Although our backing bean is not there yet, this xhtml file is expecting a bean named myModel (which would be a class name of MyModel) and a method doEvent. Now we can continue with creating the backing bean. Navigate to the source folder of the project and create a class named MyModel.class.


package com.devchronicles.injection;


import javax.enterprise.inject.Model;
import javax.inject.Inject;
/**
 *
 * @author Murat
 */
@Model
public class MyModel {
    
    public Object doEvent(){
        return null;
    }      
}


This class will be the model for the xhtml page. Since the page has already defined the doEvent method of the injected bean for the action of the command button, every click will fire the doEvent method. Let's continue with adding some functionality to the doEvent method by calling startService from another service bean which would be injected to the model bean.


@Model
public class MyModel {
    
    @Inject
    EventService service;
            
    public Object doEvent(){
        service.startService();
        return null;
    }      
}


You may have noticed there is no new keyword and a constructor call for the EventService class which will be created and injected seamlessly by the time the model bean wants to use it.

Now it is time to add the stateless session EJB which our model bean will be using.

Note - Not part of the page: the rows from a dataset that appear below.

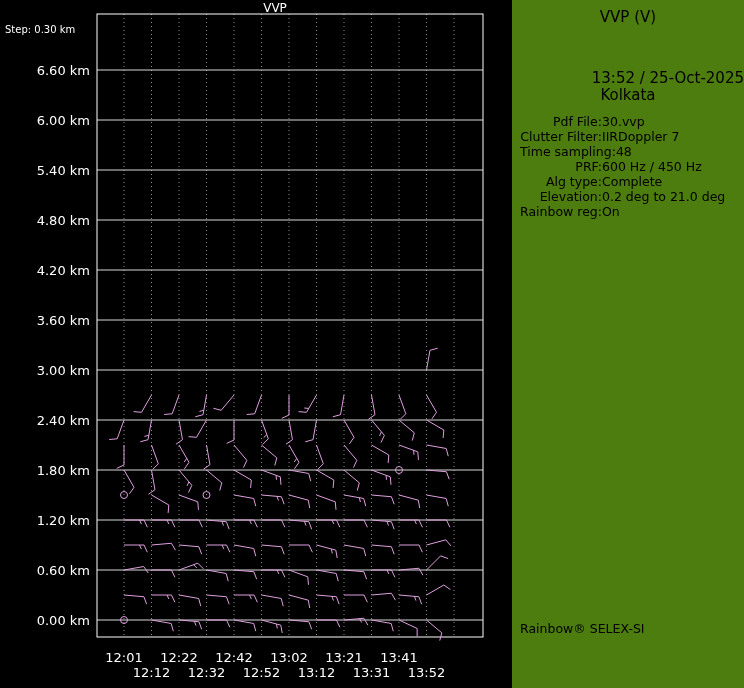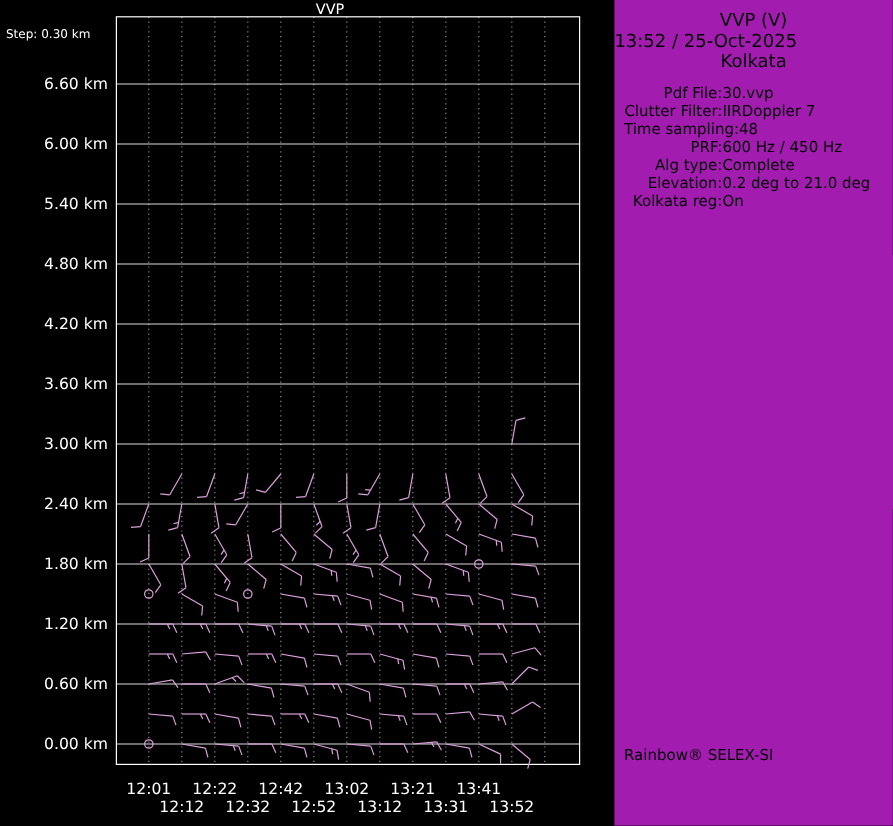--- a/index.html
+++ b/index.html
@@ -29,28 +29,28 @@
     color: #fff;
     font-size: 10px;
     white-space: nowrap;
   }
   #chart-svg { position: absolute; top: 0; left: 0; }
   #chart-svg text { font-family: "DejaVu Sans", "Liberation Sans", sans-serif; }
 
   .info-panel {
     position: relative;
     width: 232px; height: 688px;
-    background: #a21caf;
+    background: #4d7c0f;
     color: #000;
     flex: none;
     box-sizing: border-box;
     padding-top: 8px;
   }
   .panel-title    { text-align: center; font-size: 15px; line-height: 18px; }
-  .panel-datetime { text-align: left; font-size: 15px; line-height: 17px; }
+  .panel-datetime { text-align: right; font-size: 15px; line-height: 17px; margin-top: 44px; }
   .panel-location { text-align: center; font-size: 15px; line-height: 17px; }
   .fields { margin: 10px 0 0 8px; font-size: 12.5px; }
   .field-row { display: flex; line-height: 15px; }
   .field-label { min-width: 82px; white-space: nowrap; flex: none; text-align: right; }
   .field-value { white-space: nowrap; }
   .panel-footer {
     position: absolute;
     left: 8px; top: 621px;
     font-size: 12.5px;
   }
@@ -640,18 +640,18 @@
       </div>
     <div class="field-row">
         <span class="field-label">Alg type:</span>
         <span class="field-value">Complete</span>
       </div>
     <div class="field-row">
         <span class="field-label">Elevation:</span>
         <span class="field-value">0.2 deg to 21.0 deg</span>
       </div>
     <div class="field-row">
-        <span class="field-label">Kolkata reg:</span>
+        <span class="field-label">Rainbow reg:</span>
         <span class="field-value">On</span>
       </div>
   </div>
   <div class="panel-footer">Rainbow® SELEX-SI</div>
 </div>
 
 </body></html>

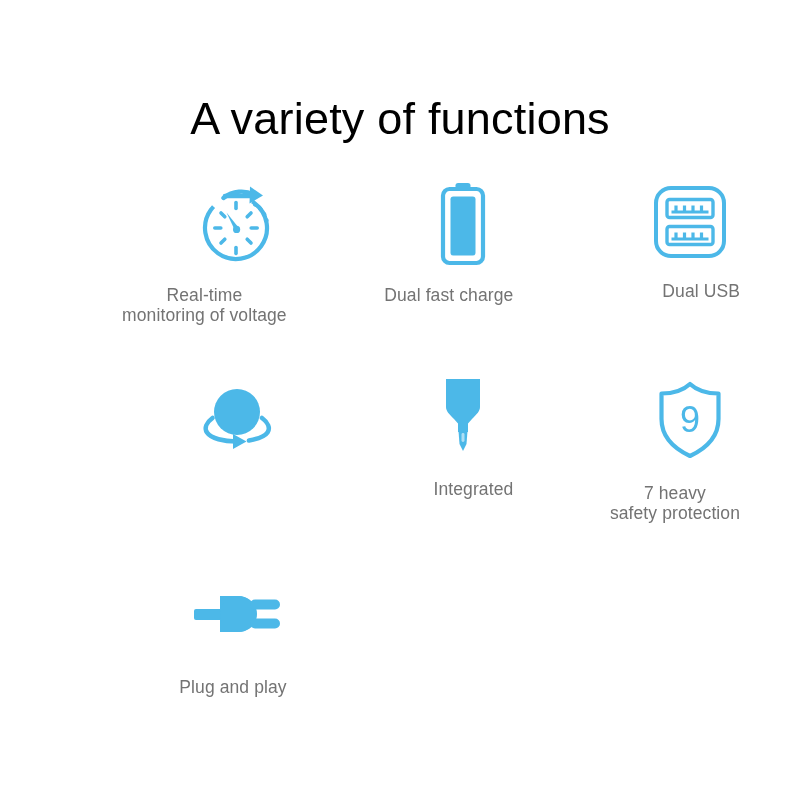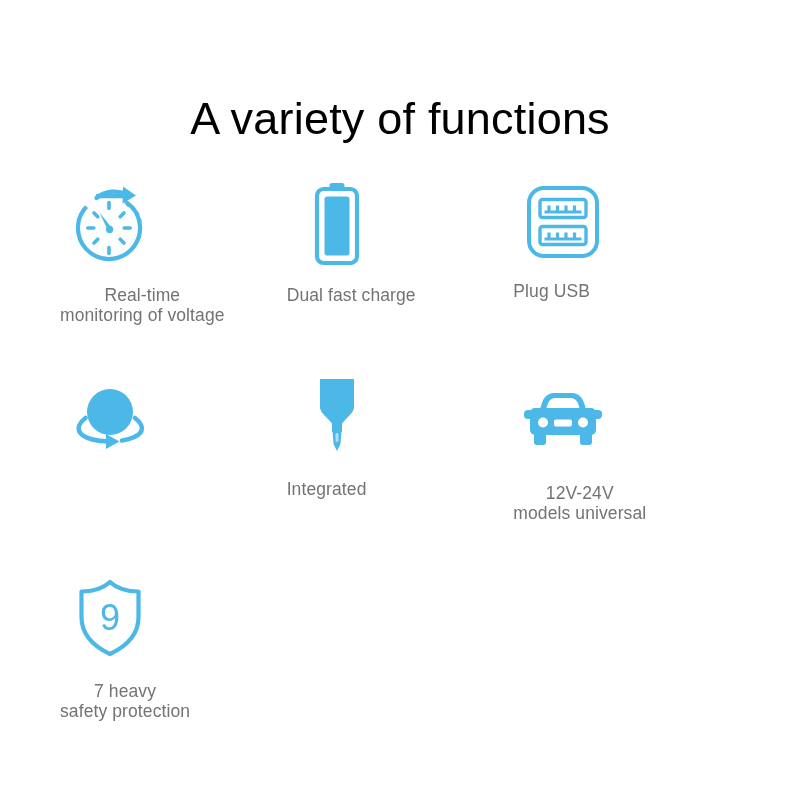--- a/index.html
+++ b/index.html
@@ -44,21 +44,21 @@
     left: 60px;
     width: 680px;
     display: grid;
     grid-template-columns: repeat(3, 1fr);
     grid-template-rows: repeat(3, 198px);
   }
 
   .feature-cell {
     display: flex;
     flex-direction: column;
-    align-items: flex-start;
+    align-items: flex-end;
   }
 
   .feature-icon {
     height: 100px;
     width: 100px;
     display: flex;
     align-items: center;
     justify-content: center;
   }
   .feature-icon svg { display: block; overflow: visible; }
@@ -151,21 +151,21 @@
           <rect x="14" y="41.5" width="46" height="18" rx="2.6" stroke="#4cb8e8" stroke-width="3.4" fill="none"></rect>
           <g stroke="#4cb8e8" stroke-width="3.2">
             <line x1="18.5" y1="54" x2="55.5" y2="54"></line>
             <line x1="23" y1="47.5" x2="23" y2="54"></line>
             <line x1="31.5" y1="47.5" x2="31.5" y2="54"></line>
             <line x1="40" y1="47.5" x2="40" y2="54"></line>
             <line x1="48.5" y1="47.5" x2="48.5" y2="54"></line>
           </g>
         </svg>
       </span>
-      <span class="feature-label">Plug USB</span>
+      <span class="feature-label">Dual USB</span>
     </div>
 
     <div class="feature-cell row-2 cell-rotatable-design">
       <span class="feature-icon">
         <svg width="82" height="72" viewBox="0 0 82 72" fill="none" aria-hidden="true">
           <circle cx="41" cy="28" r="23" fill="#4cb8e8"></circle>
           <path d="M16.5 34 C10.5 38.5 8 44 11 48.5 C15 54.5 28 57.5 40 57.5" stroke="#4cb8e8" stroke-width="4.6" fill="none" stroke-linecap="round"></path>
           <path d="M66 34 C72 38.5 74.5 44 71.5 48.5 C69 52.2 61.5 55 53 56.5" stroke="#4cb8e8" stroke-width="4.6" fill="none" stroke-linecap="round"></path>
           <path d="M37 50 L50.5 57.6 L37 65 Z" fill="#4cb8e8"></path>
         </svg>
@@ -176,45 +176,39 @@
       <span class="feature-icon">
         <svg width="44" height="86" viewBox="0 0 44 86" fill="none" aria-hidden="true">
           <path d="M5 3 H39 V31 C39 35 36 38 31 43 L27 47.5 V56 H17 V47.5 L13 43 C8 38 5 35 5 31 Z" fill="#4cb8e8"></path>
           <path d="M17.5 55 H26.5 L25.5 68 L22 75 L18.5 68 Z" fill="#4cb8e8"></path>
           <rect x="20.5" y="57" width="3" height="9" rx="1.4" fill="#ffffff" opacity="0.55"></rect>
         </svg>
       </span>
       <span class="feature-label">Integrated</span>
     </div>
 
-    <div class="feature-cell row-3 cell-12v-24v">
-      <span class="feature-icon">
-        <svg width="86" height="62" viewBox="0 0 86 62" fill="none" aria-hidden="true">
-          <path d="M20 21 C22.5 9 26 5 33 4 H53 C60 5 63.5 9 66 21 Z" fill="#4cb8e8"></path>
-          <path d="M26.5 19 C28.5 11.5 30.5 9.5 35 9 H51 C55.5 9.5 57.5 11.5 59.5 19 Z" fill="#ffffff"></path>
-          <rect x="10" y="19" width="66" height="27" rx="5" fill="#4cb8e8"></rect>
-          <rect x="4" y="21" width="14" height="9" rx="4" fill="#4cb8e8"></rect>
-          <rect x="68" y="21" width="14" height="9" rx="4" fill="#4cb8e8"></rect>
-          <rect x="14" y="44" width="12" height="12" rx="2.4" fill="#4cb8e8"></rect>
-          <rect x="60" y="44" width="12" height="12" rx="2.4" fill="#4cb8e8"></rect>
-          <circle cx="23" cy="33.5" r="5" fill="#ffffff"></circle>
-          <circle cx="63" cy="33.5" r="5" fill="#ffffff"></circle>
-          <rect x="34" y="30.5" width="18" height="7" rx="2" fill="#ffffff"></rect>
-        </svg>
-      </span>
-      <span class="feature-label">12V-24V
-models universal</span>
-    </div>
 
     <div class="feature-cell row-3 cell-shield-9">
       <span class="feature-icon">
         <svg width="66" height="78" viewBox="0 0 66 78" fill="none" aria-hidden="true">
           <path d="M33 3 C26 9.5 15 12.5 4.5 12.5 V38 C4.5 56 18 68 33 75 C48 68 61.5 56 61.5 38 V12.5 C51 12.5 40 9.5 33 3 Z" stroke="#4cb8e8" stroke-width="4.2" fill="none" stroke-linejoin="round"></path>
           <text x="33" y="51" text-anchor="middle" font-family="'Liberation Sans', sans-serif" font-size="36" font-weight="400" fill="#4cb8e8">9</text>
         </svg>
       </span>
       <span class="feature-label">7 heavy
 safety protection</span>
     </div>
 
+    <div class="feature-cell row-3 cell-plug-and-play">
+      <span class="feature-icon">
+        <svg width="90" height="56" viewBox="0 0 90 56" fill="none" aria-hidden="true">
+          <rect x="2" y="23" width="28" height="11" rx="2" fill="#4cb8e8"></rect>
+          <path d="M28 10 H46 C57 10 65 18 65 28 C65 38 57 46 46 46 H28 Z" fill="#4cb8e8"></path>
+          <circle cx="46" cy="28" r="18" fill="#4cb8e8"></circle>
+          <rect x="58" y="13.5" width="30" height="10" rx="5" fill="#4cb8e8"></rect>
+          <rect x="58" y="32.5" width="30" height="10" rx="5" fill="#4cb8e8"></rect>
+        </svg>
+      </span>
+      <span class="feature-label">Plug and play</span>
+    </div>
 
   </div>
 </div>
 
 </body></html>

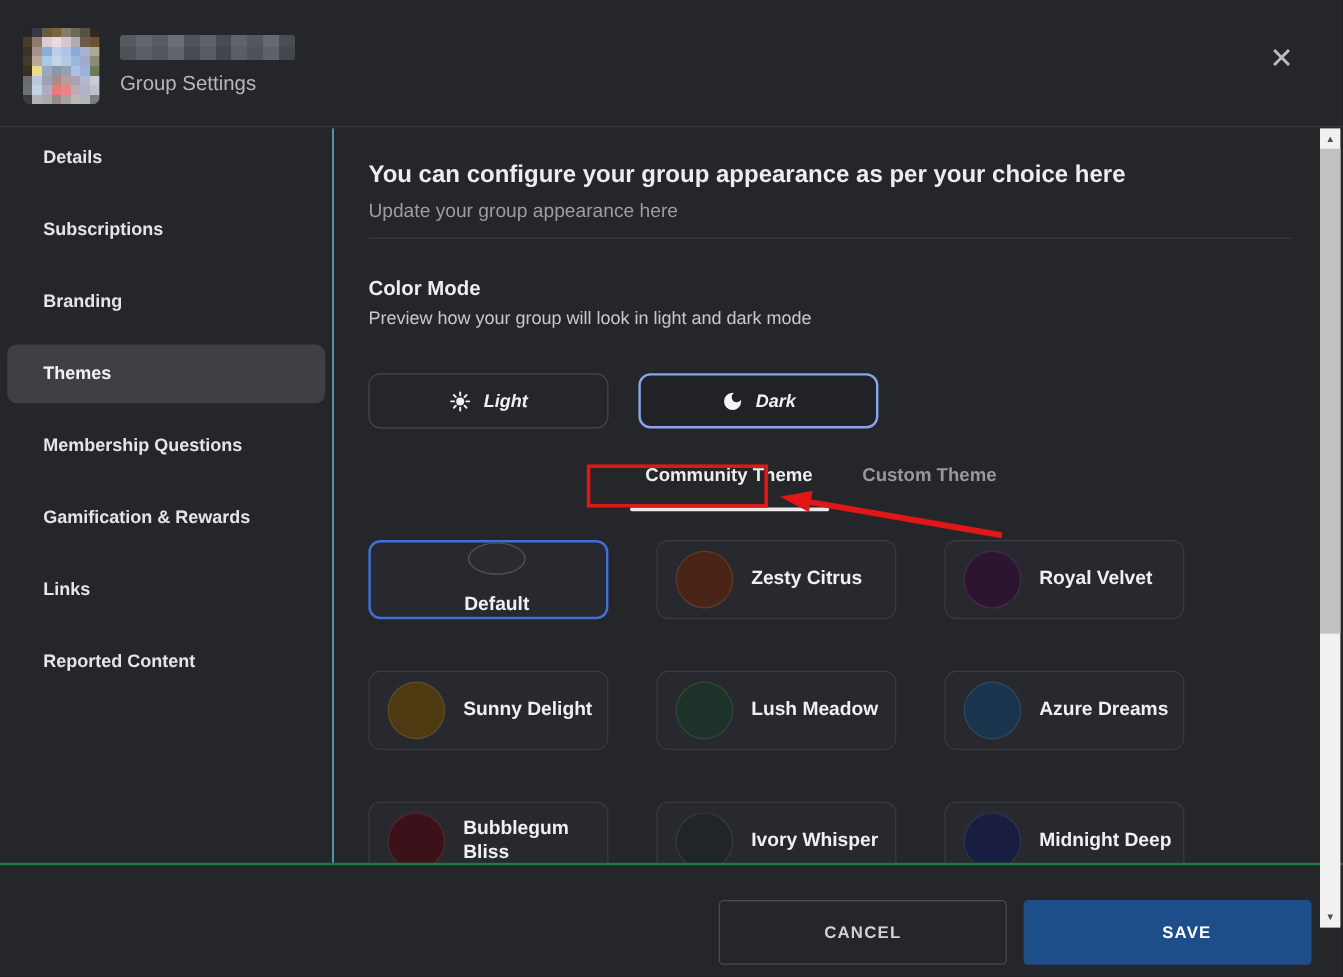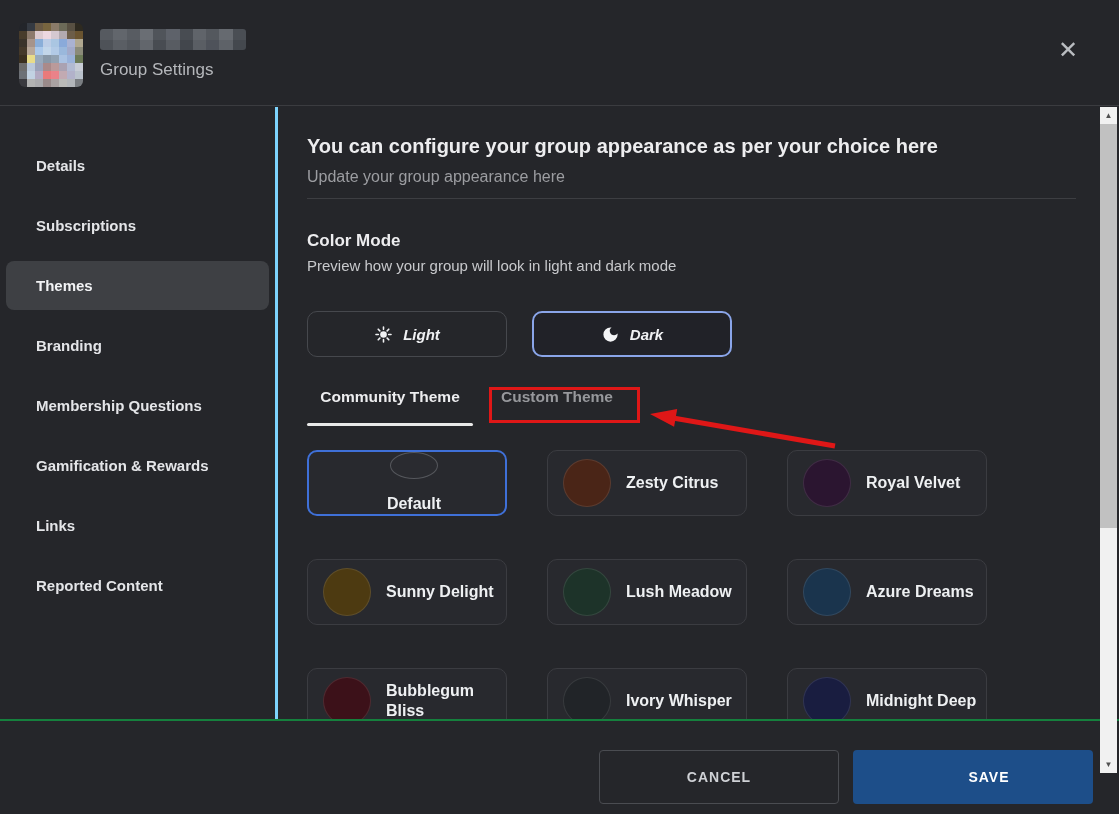--- a/index.html
+++ b/index.html
@@ -11,41 +11,41 @@
   
   .hdr { position:absolute; top:0; left:0; width:1119px; height:106px; border-bottom:1px solid #3b3c40; }
   .avatar { position:absolute; left:19px; top:23px; width:64px; height:64px; border-radius:6px; overflow:hidden; }
   .avatar svg { display:block; width:64px; height:64px; }
   .name-blur { position:absolute; left:100px; top:29px; width:146px; height:21px; border-radius:3px; overflow:hidden; }
   .hdr-sub { position:absolute; left:100px; top:60px; font-size:17px; color:#b5b7bb; }
   .close-btn { position:absolute; left:1052px; top:34px; width:32px; height:32px; background:none; border:none;
                color:#b9bcc0; font-size:24px; line-height:30px; text-align:center; cursor:pointer; }
 
   
-  .sidebar { position:absolute; top:107px; left:0; width:278px; height:612px; border-right:3px solid #7dd3fc; padding-top:34px; }
+  .sidebar { position:absolute; top:107px; left:0; width:278px; height:612px; border-right:1px solid #7dd3fc; }
   .nav-item { height:49px; margin:0 6px 11px 6px; border-radius:8px; display:flex; align-items:center;
               padding-left:30px; color:#e4e5e8; font-size:15px; font-weight:bold; cursor:pointer; }
   .nav-item.active { background:#3e4044; color:#f2f3f5; }
 
   
   .content { position:absolute; top:107px; left:279px; width:821px; height:612px; overflow:hidden; padding:0 24px 0 28px; }
   .h1 { margin-top:27px; font-size:20px; font-weight:bold; color:#ededef; line-height:24px; }
   .h1sub { margin-top:9px; font-size:16px; color:#9c9da1; line-height:19px; }
   .rule { margin-top:12px; border-top:1px solid #3d3e42; }
   .h2 { margin-top:32px; font-size:17px; font-weight:bold; color:#ededef; line-height:20px; }
   .h2sub { margin-top:6px; font-size:15px; color:#c8c9cc; line-height:18px; }
 
   .mode-row { margin-top:36px; display:flex; gap:25px; }
   .mode-btn { width:200px; height:46px; border-radius:10px; background:transparent; border:1px solid #46484d;
               display:flex; align-items:center; justify-content:center; gap:10px; color:#f0f1f3;
               font-size:15px; font-weight:bold; font-family:inherit; cursor:pointer;font-style:italic; }
   .mode-btn.selected { border-width:2px; background:#212228; }
   .mode-btn svg { display:block; }
 
-  .tabs { margin-top:31px; display:flex; }
+  .tabs { margin-top:31px; display:flex;justify-content:center; }
   .tab { height:38px; position:relative; text-align:center; font-size:15.5px; font-weight:bold; cursor:pointer; }
   .tab-community { width:166px; color:#ededef; }
   .tab-custom { width:168px; color:#97989c; }
   .tab-community .underline { position:absolute; left:0; bottom:0; width:166px; height:3px; border-radius:2px; }
 
   .cards { margin-top:24px; display:grid; grid-template-columns:repeat(3,200px); column-gap:40px; row-gap:43px; }
   .card { height:66px; border-radius:10px; border:1px solid #3b3c41; background:#28292e;
           display:flex; align-items:center; padding-left:15px; gap:15px; cursor:pointer; }
   .card.sel { border-width:2px; padding-left:14px; }
   .swatch { width:48px; height:48px; min-width:48px; border-radius:50%; border:1px solid rgba(255,255,255,0.10); }
@@ -173,22 +173,22 @@
           <rect x="10" y="0.8" width="1" height="0.8" fill="#44484e"></rect>
       </svg>
     </div>
     <div class="hdr-sub">Group Settings</div>
     <button class="close-btn">✕</button>
   </div>
 
   <nav class="sidebar">
     <div class="nav-item">Details</div>
     <div class="nav-item">Subscriptions</div>
+    <div class="nav-item">Branding</div>
     <div class="nav-item active">Themes</div>
-    <div class="nav-item">Branding</div>
     <div class="nav-item">Membership Questions</div>
     <div class="nav-item">Gamification &amp; Rewards</div>
     <div class="nav-item">Links</div>
     <div class="nav-item">Reported Content</div>
   </nav>
 
   <main class="content">
     <div class="h1">You can configure your group appearance as per your choice here</div>
     <div class="h1sub">Update your group appearance here</div>
     <div class="rule"></div>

package com.devchronicles.injection;


import javax.ejb.Stateless;
import javax.ejb.TransactionAttribute;
import javax.ejb.TransactionAttributeType;
import javax.enterprise.event.Event;
import javax.inject.Inject;
/**
 *
 * @author Murat
 */
@Stateless
@TransactionAttribute(TransactionAttributeType.REQUIRED)
public class EventService
    public void startService(){
        System.out.println("Doing something very important!!");
    }
}


You may deploy the war file on a test server and navigate to index.xhtml. By the time the page is displayed MyModel class is created and injected into the page which would call its doEvent method when the button is clicked. Also the EventService bean has been created and injected to the MyModel class, thus allowing the model to call startService method.

As you may noticed there is no single new keyword or any constructor call but the two classes has been created and injected by the time they were needed which would let you deal with the real programing work while the cdi is handling the creation.